Наблюдая неумное буйство мужа своего, даже терпеливая и безропотная Рюриковна всплакнула, пожаловалась привезенной из Киева мамке:
— Скажи, мамка, что случилось с Романом?
— Успокойся, княгинюшка, — стала утешать ее старуха. — Нет в том великой беды. Отшумит гроза — снова станет ясная погода.
— Не любит меня князь.
— Про то тебе лучше знать. А только сдается мне, что скоро перебесится Роман, тогда и вспомнит про свою ладу.
— Не вспомнит.
— Пала вражда между батюшкой твоим и нашим князем. Да только у них как? Нынче враждуют — завтра вместе пьют, клятву дают в нерушимой дружбе. Выкинь дурное из головы…
Лицо у мамки доброе, мягкое, седые волосы расчесаны на прямой пробор; руки у мамки маленькие, ласковые — гладят княгинино покатое плечико.
Нет, не успокоить ей Рюриковны. Сидит княгиня у окна, а недобрая дума точит сердце. Доверчивая она — любит Романа своего, любит и пугается. Чудится ей недоброе, солнышко весеннее ей не в радость.

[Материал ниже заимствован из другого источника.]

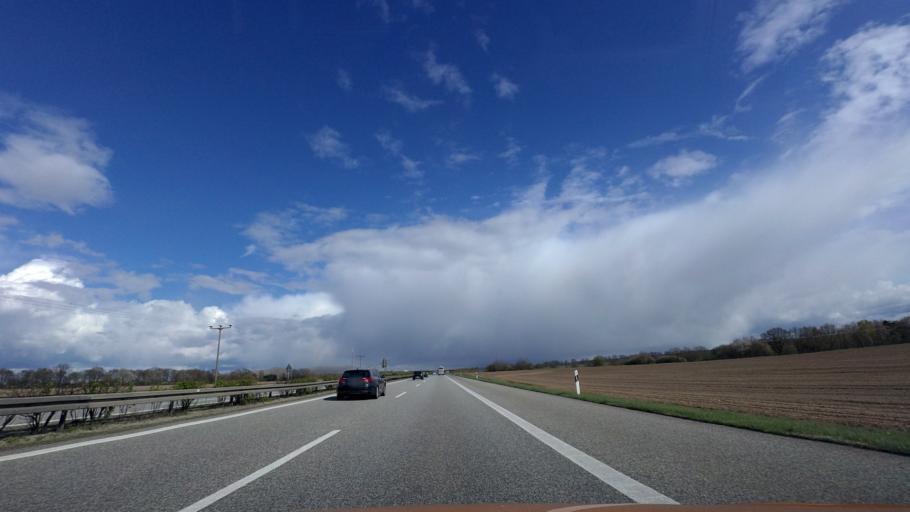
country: DE
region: Mecklenburg-Vorpommern
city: Wittenburg
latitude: 53.5028
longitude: 11.0357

— Ах ты, господи, — всплеснула руками озабоченная старуха. — Да что ж это такое тебе загрезилось? Нечто свет белый не мил?..
Хлопнула дверь, мамка вздрогнула, отпрянула от княгини. Роман стоял на пороге, пригнувшись под низкой притолокой, смотрел недоверчиво и зло.
— Иди вон, старая, — шикнул он на старуху. У Рюриковны лицо пошло темными пятнами.
Выскочила мамка из ложницы. Роман сел на лавку, дышал тяжело, глядел на жену чужими глазами.
— Все неймется тебе? — спросил отчужденно.
— Да чему радоваться-то? — беспомощно пролепетала княгиня.
— Окружила себя киянами [145], — упрекнул ее князь. — Куда ни ступлю — всюду народ чужой… Ну, чего в рев-то пустилась?
— Бросил ты меня, — размазывала Рюриковна по лицу обильные слезы.
— Эко бабьи разговоры, — усмехнулся Роман. — А того не зришь, как плетут вокруг мужа твоего частые сети…
— Почто пришел?
— Сон мне нехороший привиделся.
Роман помедлил, внимательно разглядывая жену. Поблекла, но еще хороша. Неужто и на нее наговор?.. Больно кольнуло в груди.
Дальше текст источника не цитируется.